HK – Eurobond Market

Posted on September 21, 2010 at 3:09 AM

In 2003, retail banks could convert their HK dollars into RMB for the first time. Seven years later, we see HK emerging as an offshore RMB center with the growing RMB Eurobond market (RMB bonds issued in Hong Kong) being a key element. The deposit base has jumped spectacularly to Rmb103.7 billion ($15.2 billion) today from a little more than Rmb20 billion in 2007.

Deutsche Bank became the first non-Asian bank to issue an RMB Eurobond last week, with a Rmb500 million ($73 million) deal for China Development Bank, and the first non- bank and corporate deals have also appeared in the past couple of months. RMB convertibility was extended to the corporate sector, with a pilot scheme launched in June 2010 allowing trade between Hong Kong and China to be settled in RMB, rather than US dollars.

In China's domestic bond market, a quota is likely to cap supply of high yielding fixed income products, leaving a fair proportion of demand unfulfilled. Hong Kong's RMB Eurobond market would serve as a buffer in this situation,  providing RMB funding for borrowers and improved rates of return for deposit holders.

RMB Eurbond comes with its advantages. RMB Eurobond issue is the quickest way to raise RMB funding with an average time table of 4-6 weeks. It would also eliminate foreign exchange risk for a company with RMB liabilities. While trade can be settled in US dollars, the foreign exchange conversion rates employed onshore can sometimes be inefficient – settling in RMB can result in a more favorable cost of goods. For development and export banks, RMB Eurobonds offer a means to diversify their funding base and build profile.
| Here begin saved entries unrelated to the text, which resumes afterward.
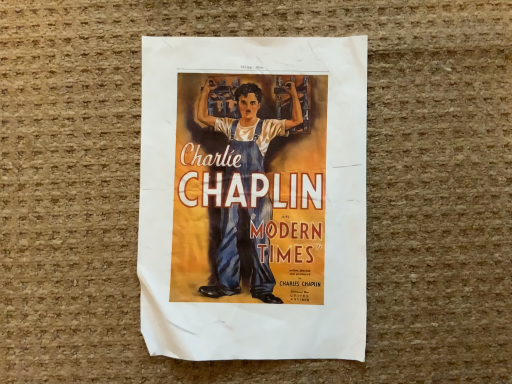
At what (x,y) coordinates should I click in order to perform the action: click on vacant area on top of matte paper poster at center (from a real-world perspective). Please return your answer as a coordinate pair (x, y). Image resolution: width=512 pixels, height=384 pixels. Looking at the image, I should click on (261, 195).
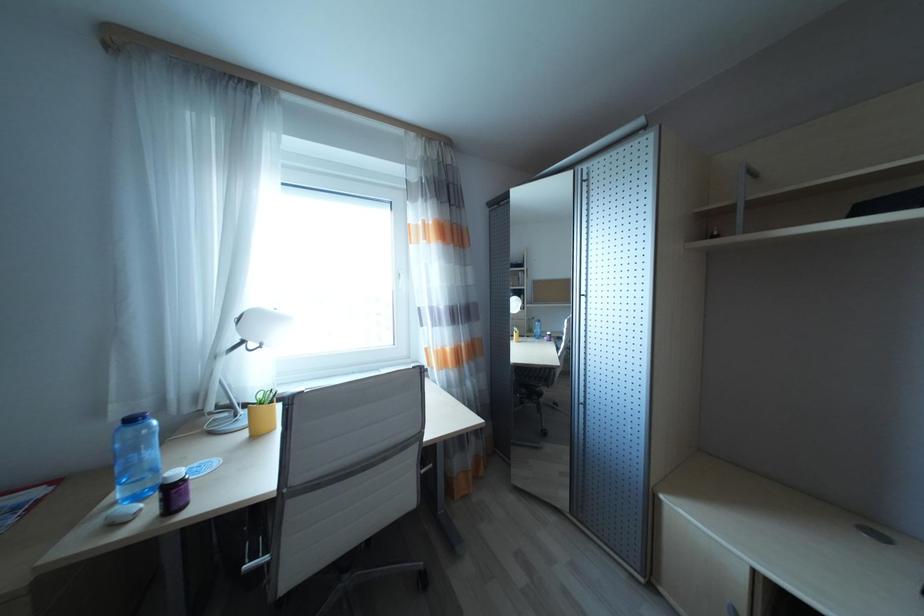
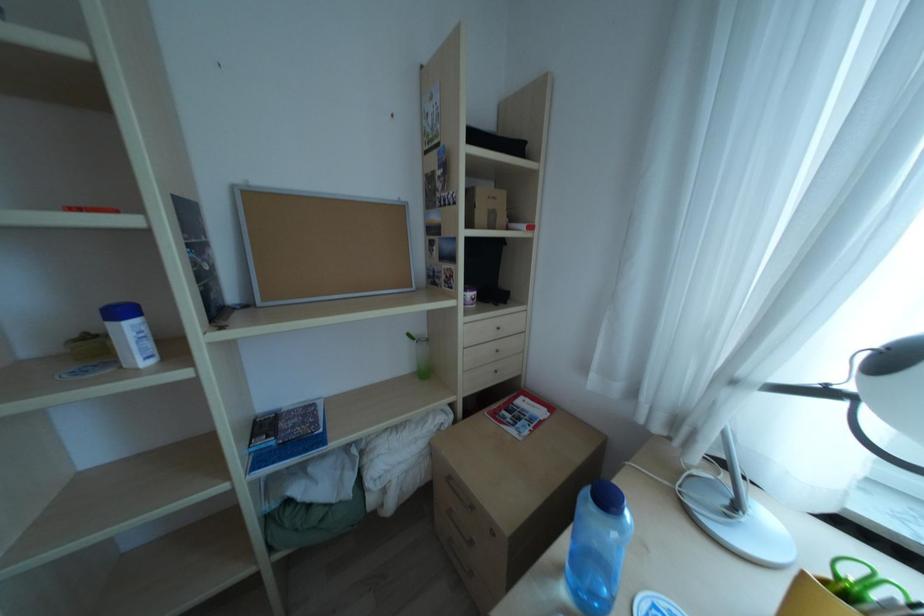
Based on the continuous images, in which direction is the camera rotating?

The camera rotated toward left-down.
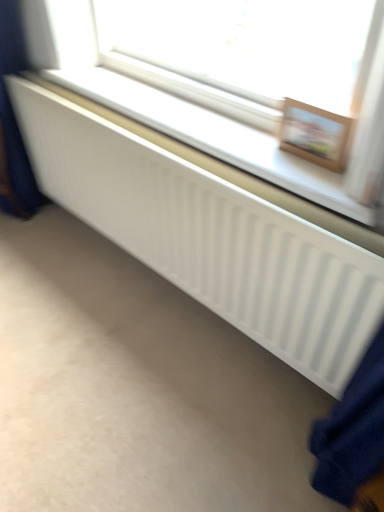
Where is `free location to the left of wooden picture frame at upper right`? This screenshot has height=512, width=384. free location to the left of wooden picture frame at upper right is located at coordinates (249, 150).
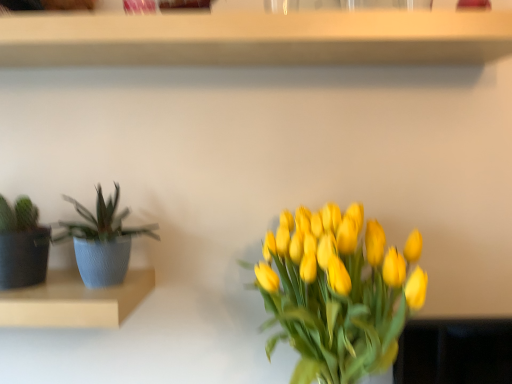
Question: Considering the positions of matte blue pot at left, placed as the 2th shelf when sorted from top to bottom, and wooden shelf at upper center, which ranks as the 1th shelf in top-to-bottom order, in the image, is matte blue pot at left, placed as the 2th shelf when sorted from top to bottom, wider or thinner than wooden shelf at upper center, which ranks as the 1th shelf in top-to-bottom order,?

Choices:
 (A) thin
 (B) wide

Answer: (B)

Question: Considering the positions of matte blue pot at left, which ranks as the 1th shelf in bottom-to-top order, and wooden shelf at upper center, which ranks as the 1th shelf in top-to-bottom order, in the image, is matte blue pot at left, which ranks as the 1th shelf in bottom-to-top order, taller or shorter than wooden shelf at upper center, which ranks as the 1th shelf in top-to-bottom order,?

Choices:
 (A) short
 (B) tall

Answer: (B)

Question: Which object is positioned farthest from the matte blue pot at left, placed as the 2th shelf when sorted from top to bottom?

Choices:
 (A) wooden shelf at upper center, positioned as the second shelf in bottom-to-top order
 (B) blue textured pot at left

Answer: (A)

Question: Estimate the real-world distances between objects in this image. Which object is closer to the blue textured pot at left?

Choices:
 (A) wooden shelf at upper center, which ranks as the 1th shelf in top-to-bottom order
 (B) matte blue pot at left, which ranks as the 1th shelf in bottom-to-top order

Answer: (B)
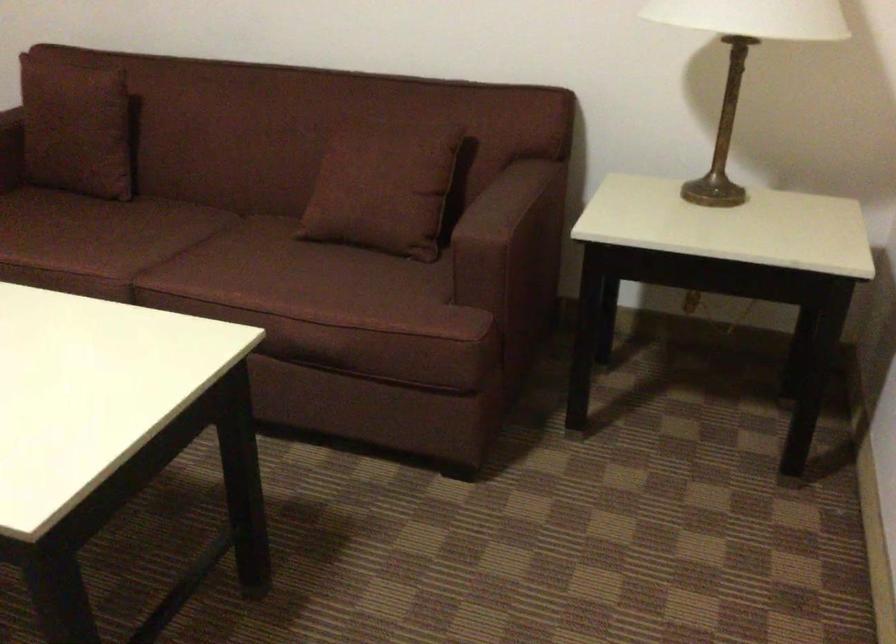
Meanwhile, Chinese state-owned enterprises are looking at this market as an alternative source of financing, provided they can bring proceeds on-shore cheaply.

For bond issuers looking to convert RMB proceeds into US dollars, there is an interesting difference between the conversion rates of the dollar in the domestic Chinese market and dollar in HK market. Because demand for RMB in Hong Kong is greater, the latter is currently trading at a slight premium to dollar, meaning borrowers get more US dollars for converting their RMB than what they would on-shore in China. If issuers wish to send RMB proceeds to the mainland, an approval by the State Administration of Foreign Exchange (SAFE) is required, (which can be obtained) provided certain criteria are met.

Despite the rise of RMB Eurobond market, experts state that there would be the parallel existence of the HK dollar market, which is likely to stay as long as the HK dollar exists.

The steady supply of government RMB Eurobond issuance to date suggests that officials are serious about developing this market and creating a benchmark yield curve. Ever-increasing deal sizes and tenors ensure the correct foundations are being laid to encourage participation by a broader range of issuers.

It can be concluded that there is significant potential for Hong Kong's RMB deposit base to grow with the demand for RMB Eurobonds.